Thermal-printing technology can be used to produce color images by adhering a wax-based ink onto paper. As the paper and ribbon travel in unison beneath the thermal print head, the wax-based ink from the transfer ribbon melts onto the paper. When cooled, the wax is permanently adhered to the paper. This type of thermal printer uses a like-sized panel of ribbon for each page to be printed, regardless of the contents of the page. Monochrome printers have a black panel for each page to be printed, while color printers have either three (CMY) or four (CMYK) colored panels for each page. Unlike dye-sublimation printers, these printers cannot vary the dot intensity, which means that images must be dithered. Although acceptable in quality, the printouts from these printers cannot compare with modern inkjet printers and color laser printers. Currently, this type of printer is rarely used for full-page printing, but is now employed for industrial label printing due to its waterfastness and speed. These printers are considered highly reliable due to their small number of moving parts. Printouts from color thermal printers using wax are sensitive to abrasion, as the wax ink can be scraped, rubbed off, or smeared. However, wax-resin compounds and full resins can be used on materials such as polypropylene or polyester in order to increase durability.

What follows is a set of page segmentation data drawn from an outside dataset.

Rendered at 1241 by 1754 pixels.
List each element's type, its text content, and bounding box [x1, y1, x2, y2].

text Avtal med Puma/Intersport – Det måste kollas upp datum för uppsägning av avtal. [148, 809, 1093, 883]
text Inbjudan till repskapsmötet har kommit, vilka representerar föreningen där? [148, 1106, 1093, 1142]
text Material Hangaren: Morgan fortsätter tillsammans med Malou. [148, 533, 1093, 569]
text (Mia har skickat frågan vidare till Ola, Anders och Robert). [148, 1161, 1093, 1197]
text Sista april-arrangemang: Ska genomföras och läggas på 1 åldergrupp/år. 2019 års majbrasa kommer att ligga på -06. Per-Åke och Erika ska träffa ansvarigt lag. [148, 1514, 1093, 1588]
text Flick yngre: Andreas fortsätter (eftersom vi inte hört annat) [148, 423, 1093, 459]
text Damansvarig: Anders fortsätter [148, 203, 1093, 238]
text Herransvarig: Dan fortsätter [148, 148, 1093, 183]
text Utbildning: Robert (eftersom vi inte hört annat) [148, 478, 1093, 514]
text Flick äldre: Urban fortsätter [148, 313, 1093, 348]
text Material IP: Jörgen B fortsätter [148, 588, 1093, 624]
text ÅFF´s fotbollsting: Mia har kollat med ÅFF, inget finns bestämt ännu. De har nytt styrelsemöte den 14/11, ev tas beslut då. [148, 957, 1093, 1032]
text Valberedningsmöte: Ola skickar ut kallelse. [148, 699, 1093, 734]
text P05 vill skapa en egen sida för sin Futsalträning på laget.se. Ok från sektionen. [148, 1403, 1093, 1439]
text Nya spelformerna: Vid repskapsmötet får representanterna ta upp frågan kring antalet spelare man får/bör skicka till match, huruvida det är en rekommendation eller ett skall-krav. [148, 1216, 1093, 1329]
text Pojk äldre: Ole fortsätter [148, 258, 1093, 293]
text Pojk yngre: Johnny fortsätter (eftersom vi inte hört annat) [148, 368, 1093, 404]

=== Tektronix/Xerox solid-ink printers ===

So-called "solid ink" or "phaser" printers were developed by Tektronix and later by Xerox (who acquired Tektronix's printer division). Printers like the Xerox Phaser 8400 use 1 in3 rectangular solid-state ink blocks (similar in consistency to candle wax), which are loaded into a system similar to a stapler magazine in the top of the printer. The ink blocks are melted, and the ink is transferred onto a rotating oil-coated print drum using a piezo inkjet head. The paper then passes over the print drum, at which time the image is transferred, or transfixed, to the page. This system is similar to water-based inkjets, provided that the ink has low viscosity at the jetting temperature 60 °C (140 °F). Printout properties are similar to those mentioned above, although these printers can be configured to produce extremely high-quality results and are far more economical, as they only use the ink needed for the printout, rather than an entire ribbon panel. Costs of upkeep and ink are comparable to color laser printers, while "standby" power usage can be very high, about 200 W.

=== ALPS MicroDry printers ===

MicroDry is a computer printing system developed by the Alps Electric of Japan. It is a wax/resin-transfer system using individual colored thermal ribbon cartridges and can print in process color using cyan, magenta, yellow, and black cartridges, as well as such spot-color cartridges as white, metallic silver, and metallic gold, on a wide variety of paper and transparency stock. Certain MicroDry printers can also operate in dye-sublimation mode, using special cartridges and paper.

== Uses ==

Usage of TT printers in industry includes:
- Barcode labels (as labels printed with a thermal printer tend not to last long) and marking of clothing labels (shirt size etc.).
- Label printers with plastic, paper, and metal label materials.

Barcode printers typically come in fixed sizes of 4, 6 or 8 in wide. Although a number of manufacturers have made differing sizes in the past, most have now standardised on these sizes. The main application of these printers is to produce barcode labels for product and shipping identification.